Before we get into that, let’s make sure we’re clear on what brand guidelines are.  Many companies entrust their brands to experts to develop guidelines as to how the brand behaves, what it says, what it does, (in some cases what the company produces,) and very importantly, how that brand is represented visually and verbally across the landscape of media in which it may appear.

These guidelines, especially the visual and verbal ones, can get very specific and very detailed regarding how the brand (and the logo, or taglines or images) is reproduced and presented for public consumption.  If you’ve never seen a brand guideline handbook, it’s a cross between a diary of a madman and the exactitude of an aerospace engineer’s drawing book.  In some cases, they can be hundreds of pages long, and stipulate everything from specific color swatches to negative space to how NOT to reproduce the various design elements.

Ultimately, it’s a usage document, in that it instructs anyone responsible for pushing the brand out into the world exactly how the brand should be represented.  (This is true even if the brand is a person!)  All in the name of the venerable core objective:  consistency of perception.

However, this control issue can sometimes become, well, a control issue.  In many instances in my work with brands that my firm hasn’t created, we’ve been saddled with guidelines that have actually gotten in the way of – even obstructed – clear and consistent communications.

In one instance, we were working with a company who (inexplicably) had an extremely long, multi-word URL.  When creating a Facebook application for this brand (targeted to suburban soccer moms, by the way,) we suggested using capital letters to help guide the reader along.  Imagine this url:  thecompanyyoushouldvisitinyourtown.com.  We suggested TheCompanyYouShouldVisitInYourTown.com for clarity.  Our client came back and said “our brand guidelines instruct us to NOT use capital letters in the URL.”  When we reminded them that it was simply easier to read with the caps, (especially online in about 10pt type,) they pushed back.  Hard.  The brand guidelines were scripture, and were not to be messed with.

In another instance, we were working with an important media company whose brand is very well recognized in the consumer marketplace.  In designing a microsite that demanded a rich color background, (ironically, for consistency with the print campaign,) we opted to knock out (make white) their logo, just as we had done in print.  Knocking out was acceptable according to their brand guidelines, but not in digital applications.  So it was okay to trust printers to knock out the logo using ink, but not okay to use never-bleed pixels for the same brand representation.  Strange.

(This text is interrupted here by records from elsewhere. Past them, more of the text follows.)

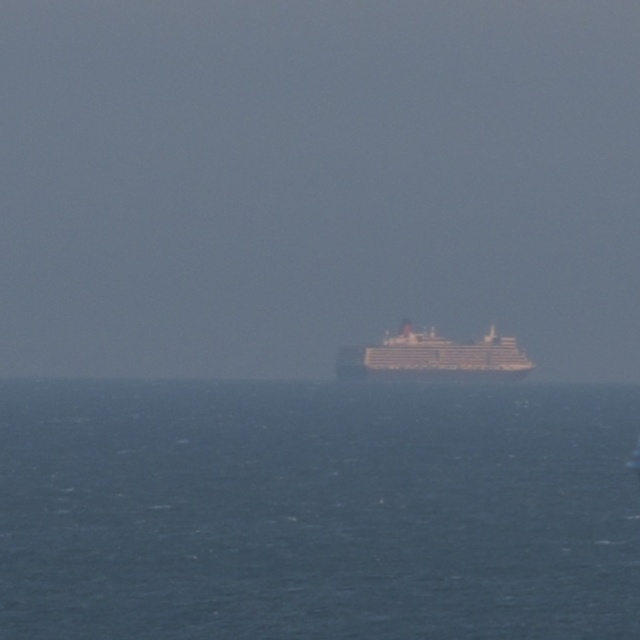
Question: Is blue water at center wider than white glossy ship at center?

Choices:
 (A) no
 (B) yes

Answer: (B)

Question: In this image, where is blue water at center located relative to white glossy ship at center?

Choices:
 (A) right
 (B) left

Answer: (B)

Question: Is blue water at center below white glossy ship at center?

Choices:
 (A) no
 (B) yes

Answer: (B)

Question: Which object is farther from the camera taking this photo?

Choices:
 (A) white glossy ship at center
 (B) blue water at center

Answer: (A)

Question: Which point is farther to the camera?

Choices:
 (A) (426, 380)
 (B) (321, 401)

Answer: (A)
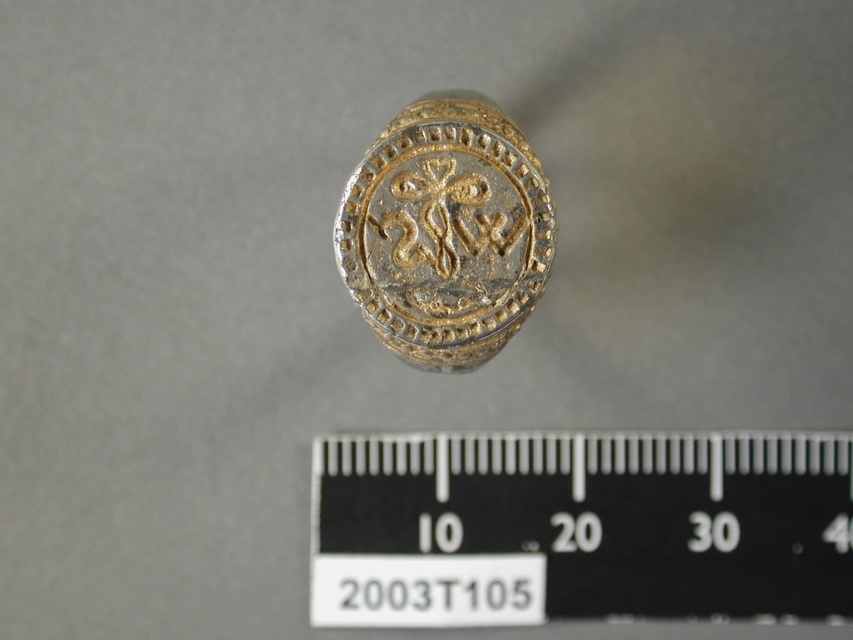
Question: Which of the following is the farthest from the observer?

The reason I highlight these examples is because they were actually attempts to arrive at either clear(er) or more consistent communications between the brands and their intended audiences.  We were (we always are) striving to make it easier for the consumer to interact with the company, not the other way around.  But the brand guidelines were so stringent, these simplified communications were overlooked for standards that could not possibly have recognized these interactive objectives.

Don’t get me wrong – there ARE guidelines that are un-crossable. Stretching or tilting the logo is a no-no. Swapping out colors is a no-no-no.  Going off script is a no-no-no-no.  Inserting a new tagline is a triple-dog-quadruple-no-no. We’re clear that some lines shouldn’t be crossed.

Because it is important to have a voice.  It is important to have the brand represented consistently across all touch points.  But when adhering to your brand guidelines, we also have to consider: would it HURT the brand if you drop-capped a URL?  Would it HURT the brand if you didn’t honor the standards to the letter?  If crossing the line a little means engaging the consumer a little more, then maybe it’s time to consider a little tiny brand rebellion.